- **Exercise description**
Lines with the string "when" must each be copied from the listing.

- **Entries shown**
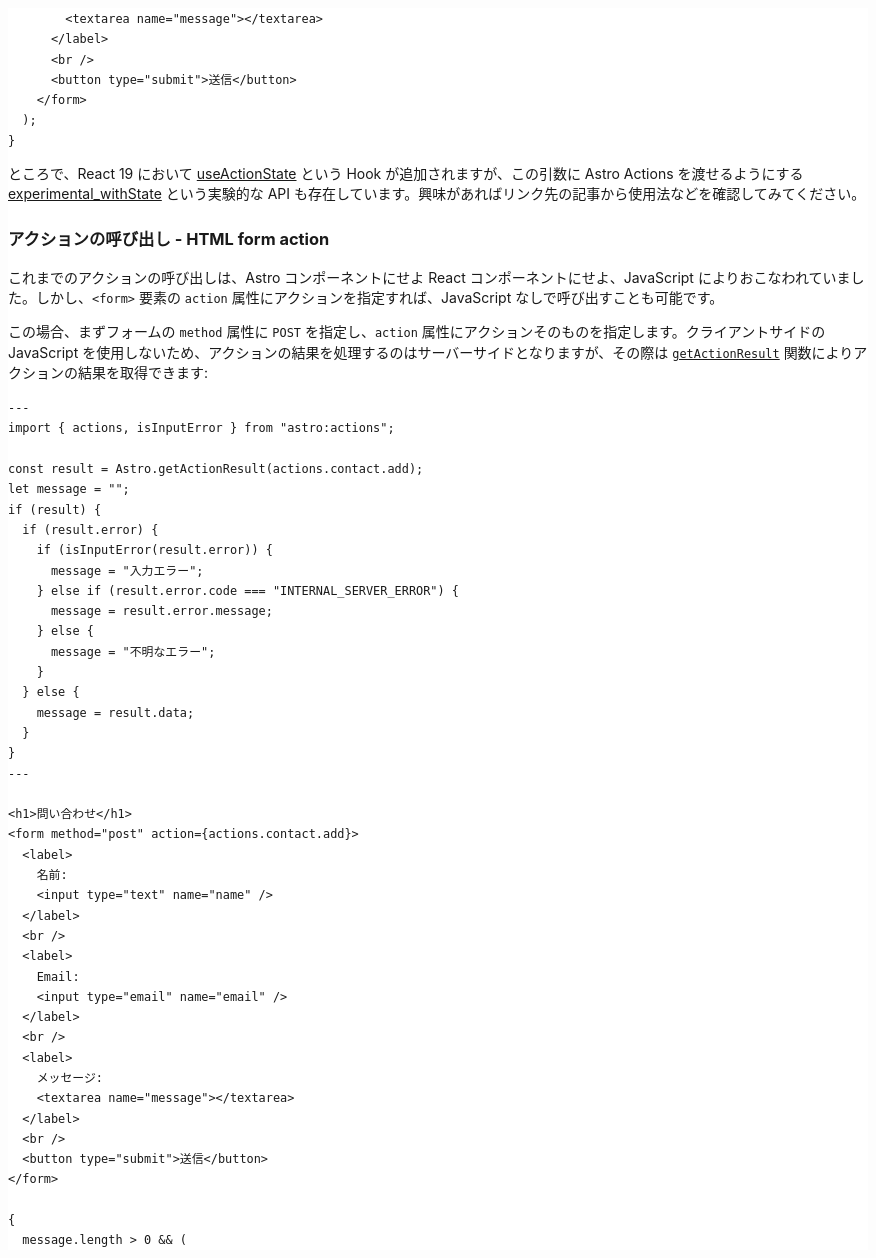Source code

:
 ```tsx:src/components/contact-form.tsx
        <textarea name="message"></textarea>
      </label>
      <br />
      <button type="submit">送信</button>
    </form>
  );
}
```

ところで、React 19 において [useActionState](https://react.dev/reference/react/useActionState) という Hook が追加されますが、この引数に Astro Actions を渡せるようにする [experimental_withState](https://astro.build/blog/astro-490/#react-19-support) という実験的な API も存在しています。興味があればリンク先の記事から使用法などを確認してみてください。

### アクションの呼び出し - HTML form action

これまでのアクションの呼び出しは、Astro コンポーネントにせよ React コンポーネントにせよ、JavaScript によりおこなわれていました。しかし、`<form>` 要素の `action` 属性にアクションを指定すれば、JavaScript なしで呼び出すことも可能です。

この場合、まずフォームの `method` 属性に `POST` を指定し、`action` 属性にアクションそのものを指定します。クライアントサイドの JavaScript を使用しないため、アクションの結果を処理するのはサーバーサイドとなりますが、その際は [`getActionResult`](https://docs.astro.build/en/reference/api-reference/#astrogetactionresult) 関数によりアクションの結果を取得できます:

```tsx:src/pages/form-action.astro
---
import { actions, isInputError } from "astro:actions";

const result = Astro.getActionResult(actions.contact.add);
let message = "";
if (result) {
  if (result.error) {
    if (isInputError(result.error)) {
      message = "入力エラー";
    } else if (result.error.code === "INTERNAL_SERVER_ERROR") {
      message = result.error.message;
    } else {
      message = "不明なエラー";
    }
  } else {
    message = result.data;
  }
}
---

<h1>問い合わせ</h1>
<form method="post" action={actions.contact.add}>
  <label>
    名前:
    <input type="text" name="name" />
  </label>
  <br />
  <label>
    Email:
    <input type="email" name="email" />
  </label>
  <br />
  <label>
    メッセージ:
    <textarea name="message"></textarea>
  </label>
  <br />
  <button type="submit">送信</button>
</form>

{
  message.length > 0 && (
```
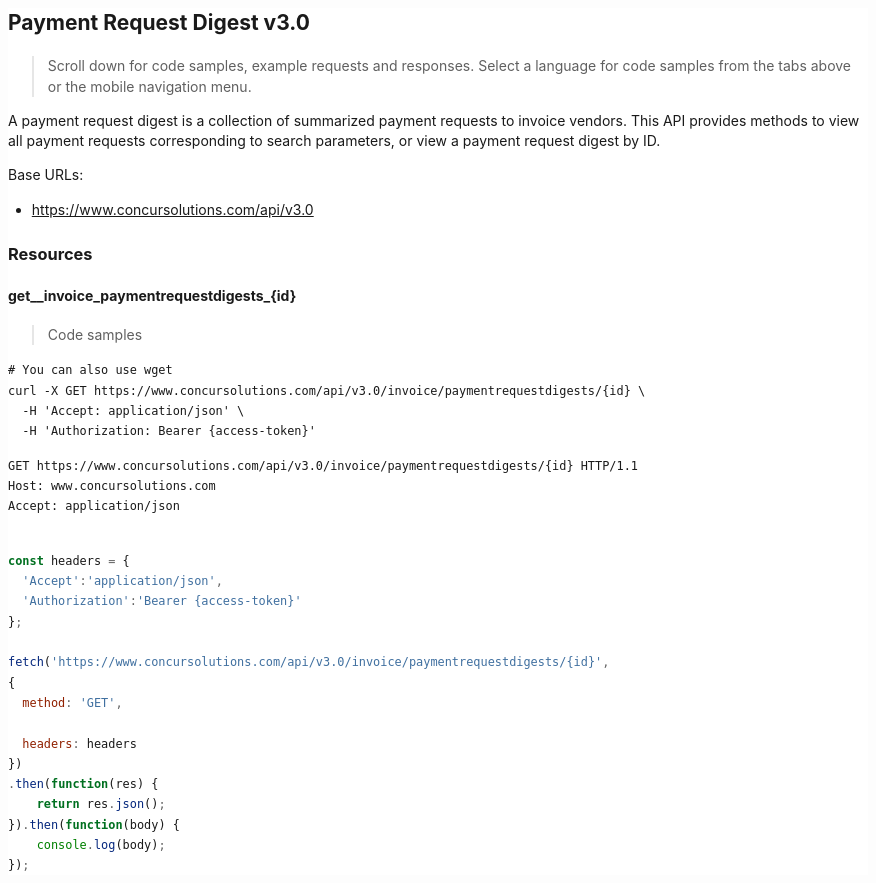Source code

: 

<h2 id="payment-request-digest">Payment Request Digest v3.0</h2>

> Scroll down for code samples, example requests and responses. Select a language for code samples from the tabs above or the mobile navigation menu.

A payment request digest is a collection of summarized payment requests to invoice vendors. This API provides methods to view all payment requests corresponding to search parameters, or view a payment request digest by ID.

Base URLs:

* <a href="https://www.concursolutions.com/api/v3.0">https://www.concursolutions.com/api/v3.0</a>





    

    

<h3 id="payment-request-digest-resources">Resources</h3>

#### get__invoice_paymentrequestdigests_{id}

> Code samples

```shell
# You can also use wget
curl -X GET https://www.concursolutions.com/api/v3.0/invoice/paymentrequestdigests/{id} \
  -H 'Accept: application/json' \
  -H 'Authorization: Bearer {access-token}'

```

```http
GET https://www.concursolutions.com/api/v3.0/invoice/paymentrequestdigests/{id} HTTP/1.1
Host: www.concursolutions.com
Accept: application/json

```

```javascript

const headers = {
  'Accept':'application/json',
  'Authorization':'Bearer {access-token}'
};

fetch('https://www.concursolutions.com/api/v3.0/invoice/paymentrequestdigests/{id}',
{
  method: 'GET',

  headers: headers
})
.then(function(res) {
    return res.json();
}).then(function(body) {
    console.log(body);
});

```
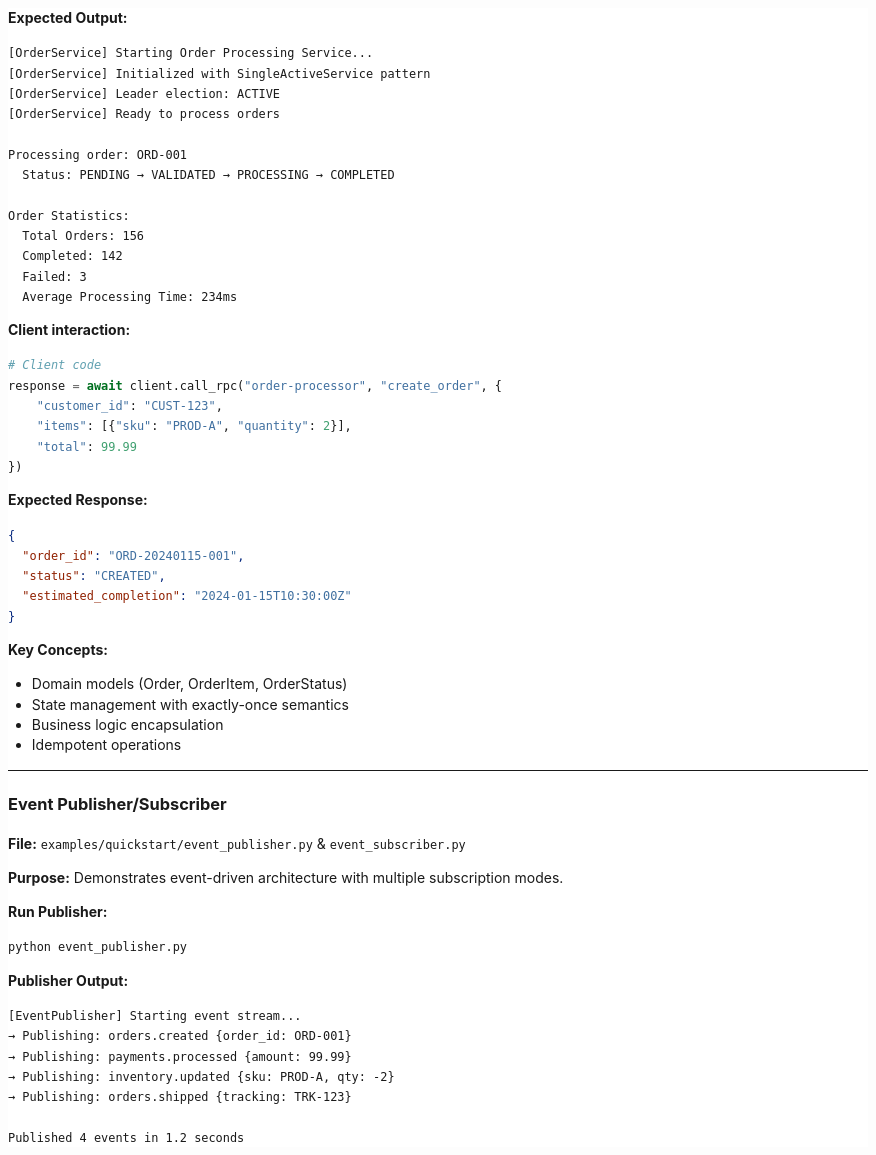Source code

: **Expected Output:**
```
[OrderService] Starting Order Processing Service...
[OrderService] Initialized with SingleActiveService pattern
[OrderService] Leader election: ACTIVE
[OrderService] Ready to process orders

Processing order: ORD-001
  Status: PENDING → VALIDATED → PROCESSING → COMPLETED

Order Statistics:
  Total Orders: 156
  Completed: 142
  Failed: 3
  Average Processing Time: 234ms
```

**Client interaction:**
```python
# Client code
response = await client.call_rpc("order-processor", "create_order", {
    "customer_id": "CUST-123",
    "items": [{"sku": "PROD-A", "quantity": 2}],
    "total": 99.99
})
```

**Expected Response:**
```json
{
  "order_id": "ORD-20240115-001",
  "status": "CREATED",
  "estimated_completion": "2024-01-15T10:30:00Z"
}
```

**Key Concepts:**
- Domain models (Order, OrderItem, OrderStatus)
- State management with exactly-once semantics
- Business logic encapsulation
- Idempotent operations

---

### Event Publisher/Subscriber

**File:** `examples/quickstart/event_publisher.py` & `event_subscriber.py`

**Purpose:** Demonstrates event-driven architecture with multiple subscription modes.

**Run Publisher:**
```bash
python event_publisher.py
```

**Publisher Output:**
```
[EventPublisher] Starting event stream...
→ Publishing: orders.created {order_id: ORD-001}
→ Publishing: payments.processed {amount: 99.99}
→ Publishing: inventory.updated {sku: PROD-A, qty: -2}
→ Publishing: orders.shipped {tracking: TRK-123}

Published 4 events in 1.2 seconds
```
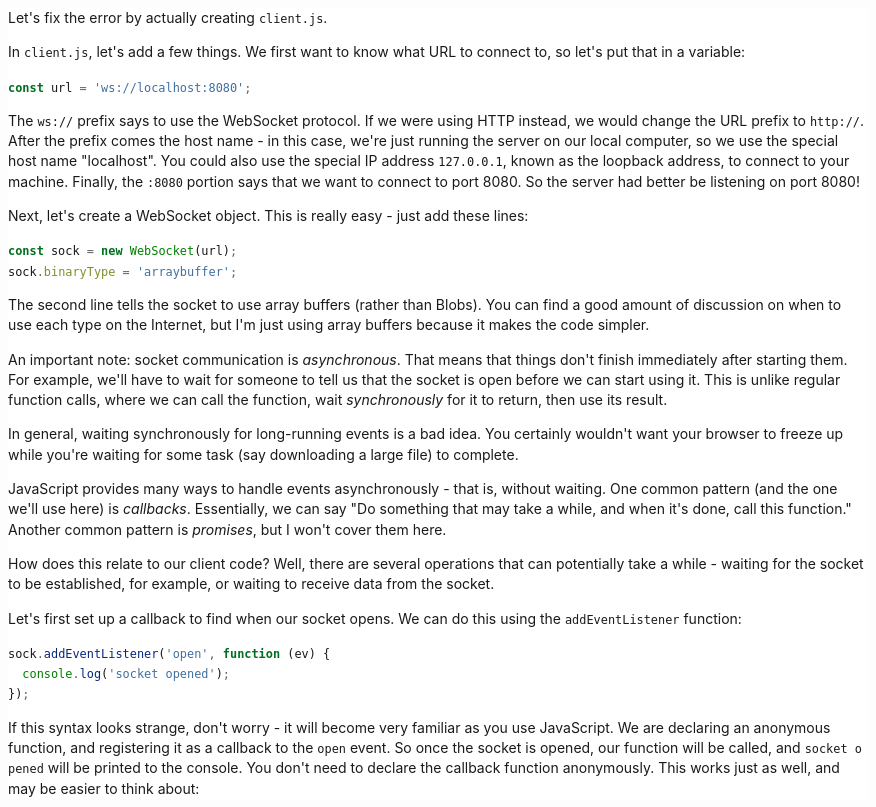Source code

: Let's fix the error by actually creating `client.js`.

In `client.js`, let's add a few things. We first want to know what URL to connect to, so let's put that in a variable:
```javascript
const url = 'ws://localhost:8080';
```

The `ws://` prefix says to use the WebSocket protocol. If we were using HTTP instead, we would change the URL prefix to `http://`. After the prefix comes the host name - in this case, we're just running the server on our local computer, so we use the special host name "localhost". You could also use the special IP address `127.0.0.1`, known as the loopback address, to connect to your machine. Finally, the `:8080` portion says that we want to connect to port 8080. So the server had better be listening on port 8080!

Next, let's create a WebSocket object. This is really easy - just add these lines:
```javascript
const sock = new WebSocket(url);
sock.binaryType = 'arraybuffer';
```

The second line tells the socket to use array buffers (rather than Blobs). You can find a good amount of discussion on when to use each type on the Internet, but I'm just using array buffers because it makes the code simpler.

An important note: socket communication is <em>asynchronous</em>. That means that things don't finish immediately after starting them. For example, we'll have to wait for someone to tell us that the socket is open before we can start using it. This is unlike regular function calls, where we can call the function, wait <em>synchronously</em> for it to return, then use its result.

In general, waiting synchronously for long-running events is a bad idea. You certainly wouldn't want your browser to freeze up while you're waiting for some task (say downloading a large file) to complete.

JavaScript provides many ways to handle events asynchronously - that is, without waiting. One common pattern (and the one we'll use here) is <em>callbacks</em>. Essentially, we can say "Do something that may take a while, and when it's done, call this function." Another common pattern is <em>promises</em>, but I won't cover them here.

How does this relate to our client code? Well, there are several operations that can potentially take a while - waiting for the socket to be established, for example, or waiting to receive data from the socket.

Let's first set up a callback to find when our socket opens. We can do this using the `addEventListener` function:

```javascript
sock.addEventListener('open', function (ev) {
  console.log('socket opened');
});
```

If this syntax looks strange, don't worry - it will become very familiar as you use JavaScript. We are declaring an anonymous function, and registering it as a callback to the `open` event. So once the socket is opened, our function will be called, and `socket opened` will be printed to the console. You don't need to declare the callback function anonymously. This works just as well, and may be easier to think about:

- **Response**
The second line tells the socket to use array buffers (rather than Blobs). You can find a good amount of discussion on when to use each type on the Internet, but I'm just using array buffers because it makes the code simpler.
JavaScript provides many ways to handle events asynchronously - that is, without waiting. One common pattern (and the one we'll use here) is <em>callbacks</em>. Essentially, we can say "Do something that may take a while, and when it's done, call this function." Another common pattern is <em>promises</em>, but I won't cover them here.
Let's first set up a callback to find when our socket opens. We can do this using the `addEventListener` function:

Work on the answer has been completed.